Both server.py and ngrok must be running, before executing meeting.js.
node meeting.js
Result
Once meeting.js is running successfully, you will start receiving live transcriptions in the terminal output of your server.py Python application.
Remember to keep ngrok running to maintain the connection.
python3.10 server.py
Loading checkpoint shards: 100%|█████████████████████| 3/3 [00:03<00:00, 1.15s/it]
======== Running on http://0.0.0.0:8080 ========
(Press CTRL+C to quit)
Track received: id=a43883fc-7fe5-452c-b0fa-21e76e805af6, kind=video
Peer connection state: connecting
Peer connection state: connected
2025.12.04 10:56:39 AI Analysis duration: 12.910 seconds
In the sequence of images, a car is moving from the top right to the bottom right. The car is driving down the street and appears to be the main focus of the scene.

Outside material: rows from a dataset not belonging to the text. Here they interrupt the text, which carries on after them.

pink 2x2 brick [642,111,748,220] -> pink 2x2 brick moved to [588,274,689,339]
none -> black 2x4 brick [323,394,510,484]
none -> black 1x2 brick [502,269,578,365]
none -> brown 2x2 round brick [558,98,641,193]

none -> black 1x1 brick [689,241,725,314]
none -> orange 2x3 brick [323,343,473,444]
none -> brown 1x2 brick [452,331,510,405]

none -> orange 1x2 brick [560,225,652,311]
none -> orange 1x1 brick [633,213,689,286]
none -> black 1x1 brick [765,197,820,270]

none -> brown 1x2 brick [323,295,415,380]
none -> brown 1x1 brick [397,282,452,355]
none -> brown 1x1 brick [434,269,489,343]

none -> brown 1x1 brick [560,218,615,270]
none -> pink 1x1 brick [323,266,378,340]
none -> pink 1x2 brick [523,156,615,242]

2025.12.04 10:56:53 AI Analysis duration: 12.113 seconds
In the sequence of images, a person is riding a bicycle on the street. The bicycle is moving from the top left to the bottom right of the grid. The other elements in the grid, such as the car and the person walking, are stationary and not moving.

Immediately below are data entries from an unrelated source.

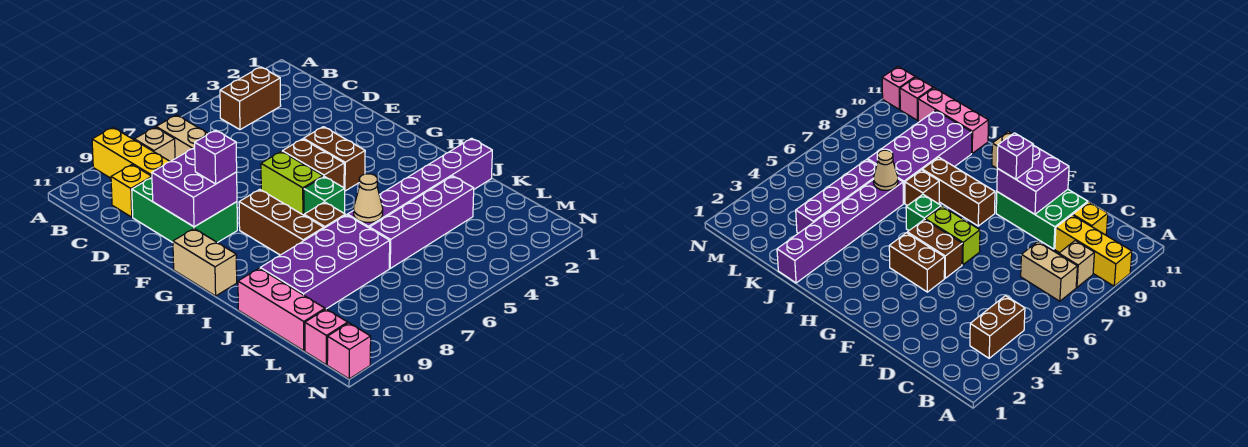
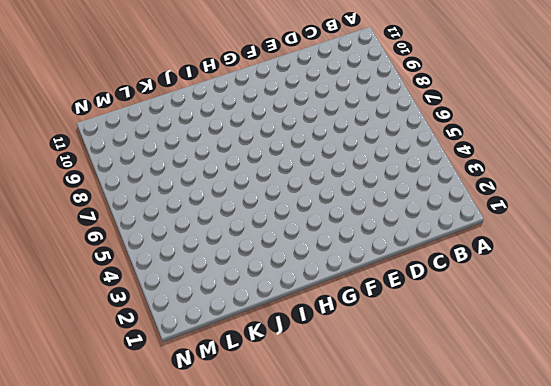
none -> yellow 1x3 brick [92,127,170,178]
none -> brown 1x2 brick [220,67,281,130]
none -> tan 1x2 brick [156,115,208,159]

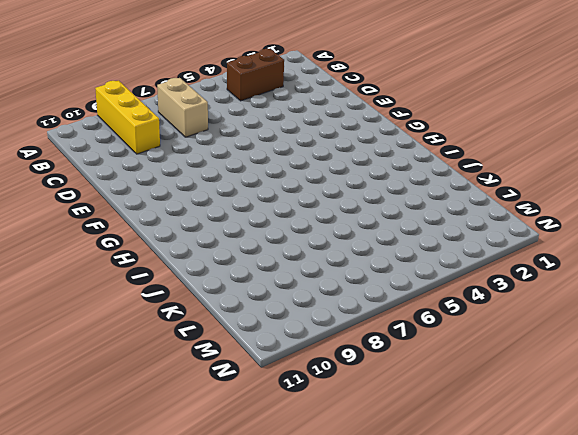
none -> tan 1x1 brick [134,127,175,162]
none -> yellow 1x1 brick [111,165,152,217]
none -> green 2x3 brick [132,178,237,243]

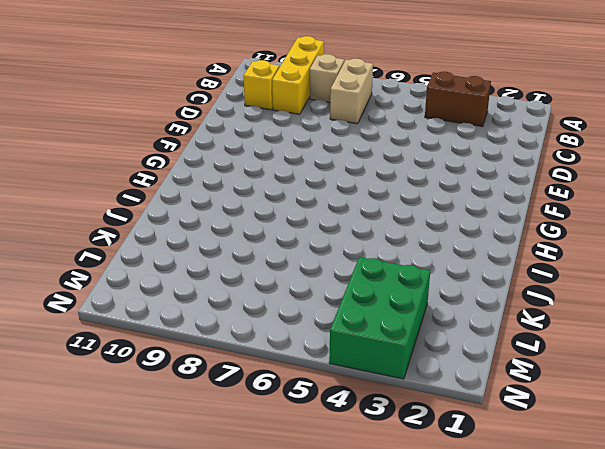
green 2x3 brick [329,257,430,379] -> green 2x3 brick moved to [132,178,237,243]
none -> brown 1x2 brick [303,127,365,191]
none -> brown 1x2 brick [282,139,344,188]
none -> lime 1x2 brick [261,151,323,215]

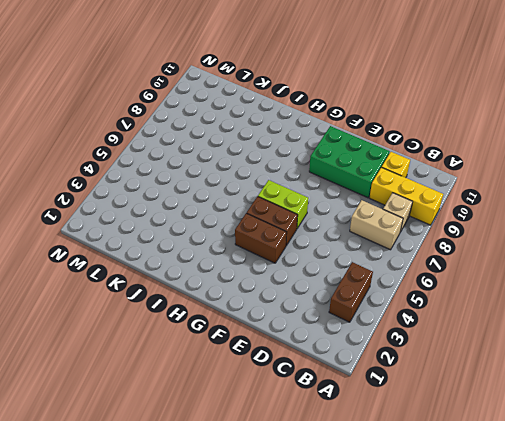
none -> brown 1x3 brick [239,189,324,255]
none -> tan 1x2 brick [173,229,237,296]
none -> green 1x1 brick [304,177,345,214]

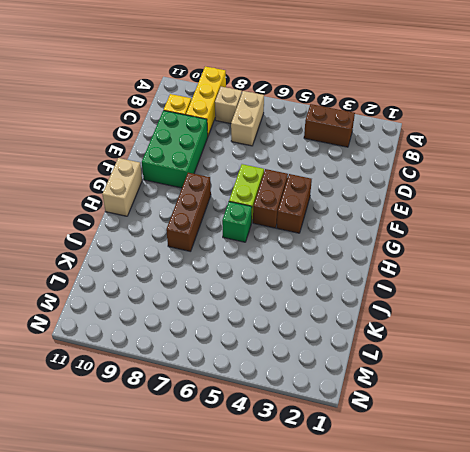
none -> brown 1x1 brick [304,202,345,228]
none -> purple 1x6 brick [347,138,492,228]
none -> purple 2x4 brick [260,215,390,309]

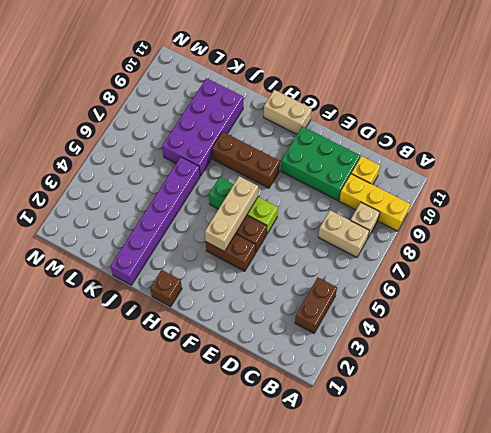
tan 1x3 brick [205,176,258,251] -> none
brown 1x1 brick [150,270,182,307] -> brown 1x1 brick moved to [304,202,345,228]
none -> pink 1x3 brick [238,268,325,351]
none -> purple 1x4 brick [370,176,474,268]
none -> pink 1x1 brick [305,309,348,365]

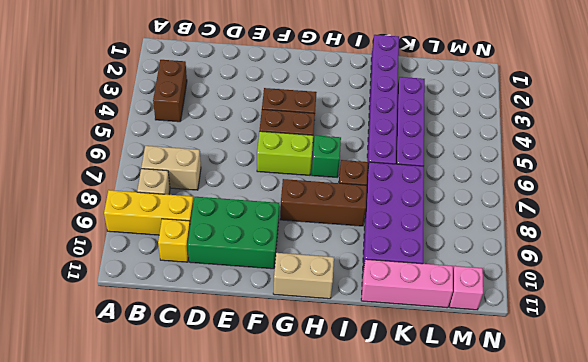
none -> pink 1x1 brick [327,323,371,379]
none -> purple 2x2 brick [152,148,237,227]
none -> tan 1x1 cone [354,174,383,222]

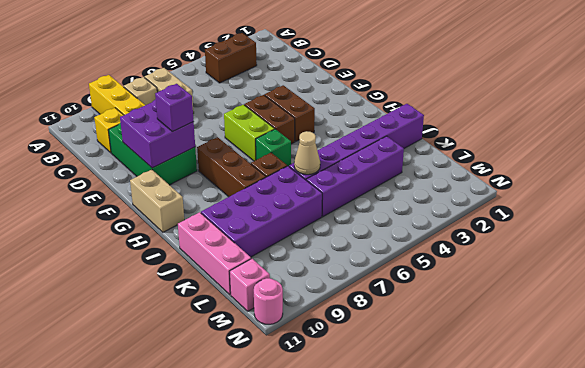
pink 1x1 round brick [254,278,283,324] -> pink 1x1 brick [327,323,371,379]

2025.12.04 10:57:06 AI Analysis duration: 12.124 seconds
In the sequence of images, a car is moving from the top left to the bottom right. The car is captured in different positions as it travels down the street.
Track not received: id=a43883fc-7fe5-452c-b0fa-21e76e805af6
Peer connection state: closed
The result heavily depends on the prompt you use.